Безмолвное цветенье диких вишен.
Слизняк прилип к расщелине ступени.
Внезапный крик неразличимой птицы.
Копьём лучистым света вертикаль
насквозь пронзает плоть кромешной тьмы.
Как ангельского пенья отголоски,
запутались под сводом голоса:
возносится под купол «Хайр мер[2]».
Карминный крест и каменный алтарь,
свеча, грехи, молитва, покаянье –
торопишься, переводя дыханье,
перечислять, оправдывая жизнь,
и мечется душа, как зяблик в клетке,
меж пленом и тоскою о свободе.
Стремится вверх слизняк, одолевая
ступень, борясь за право высоты:
ничтожен он, но равно же и мы –
пред Господом едино всё на свете..
Гехард. Туман. Безмолвие весны.
Из цикла КУЗНЕЧИКИ И ВИНОГРАД
ТИФЛИССКОЕ
Левану
Торговка над мёдом тугих виноградин
вдруг вздрогнет дремотно в июльском чаду.

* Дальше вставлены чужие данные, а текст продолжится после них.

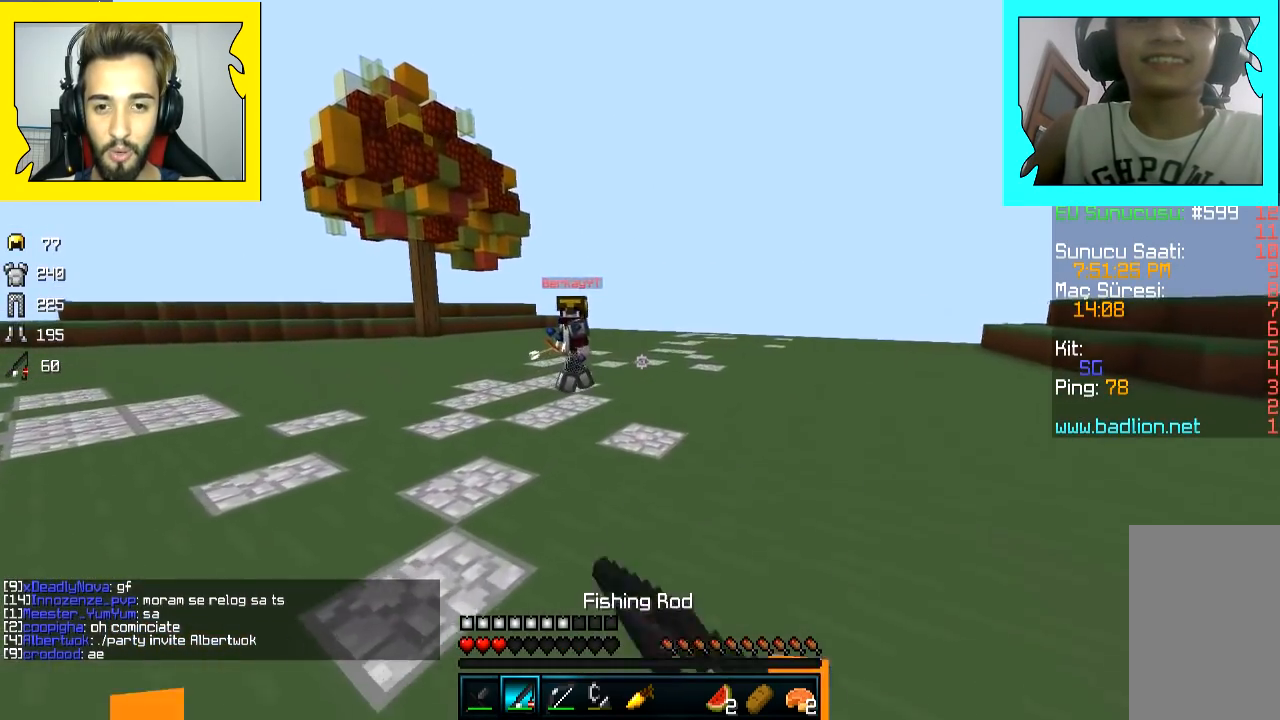
{"keys": ["a", "w"], "mouse": ["left"], "events": [[17, "mouse_left", "up"], [67, "mouse_left", "down"], [117, "a", "down"], [167, "mouse_left", "up"], [217, "mouse_left", "down"], [267, "mouse_left", "up"], [350, "mouse_left", "down"], [450, "mouse_left", "up"], [500, "mouse_left", "down"]]}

Три древних старухи в церковной ограде
седую кудель власяную прядут.
Беззубый безумец Бесо босоного
булыжную плоть попирает пятой.
А дядю Нодари – мегрела рябого –
зовут в Сололаки на пир тамадой.
Весь двор собирает красавицу Нуцу:
под вечер – смотрины. Соседский юнец
вздыхает: «Вот, мне бы богатым проснуться,
украсть свою Нуцу и с ней под венец!»
Цепляет цикада цикорий. Мтацминда
над городом гордо несёт горизонт.
И знает любой от Арагви до Инда,
Что окна в рисунках – на доме Резо.
Полжизни Тифлис поднимается в гору,
ещё половину – под гору идёт,
то с Богом о вечном ведёт разговоры,
то с ангелом речь о погоде ведёт.
Лукавый и мудрый, юродивый, нищий,
он князь и богач, чародей и простак.
Для бедных в кармане монетку отыщет
и сам над собой посмеётся в кулак.
У стен Мугни
Давиду и Лене
У стен Мугни созревший виноград
и золотого сада хрупкий воздух.
Ореховой скорлупкою по водам
плывёт листа осеннего фрегат.
Лучистую распутывает сеть
дневной улов закатного теченья,
и времени извечное движенье
до темноты изнашивает свет.
Пока латунной бабочкой душа
к подкуполью молитвы обращает,
Господь Арагацотн благословляет,
слезится воск медвяный не спеша..
Приметы Грузии
Опять февраль, «достать чернил и пла…»,
но дворника проворная метла –
как кисть на фоне чистого листа –
лежалый снег сметает с парапета.
Подумается: «верная примета
тепла», и словно воздуха состав
изменится навязчиво, внезапно:
он базилик, чабрец и ветер мятный,
и долгого кузнечика сустав
над зеленью травы, и треск цикады,
хрустальнорогий месяц молодой,
и сонная тягучая прохлада,
курящаяся дымкой над Курой,
Светицховели в каменной ограде
и Мцхетский крест.
Но за окном февраль
смахнёт видений белые заносы,
и вечный дворник в уличный Грааль
просыплет зиму снежным купоросом.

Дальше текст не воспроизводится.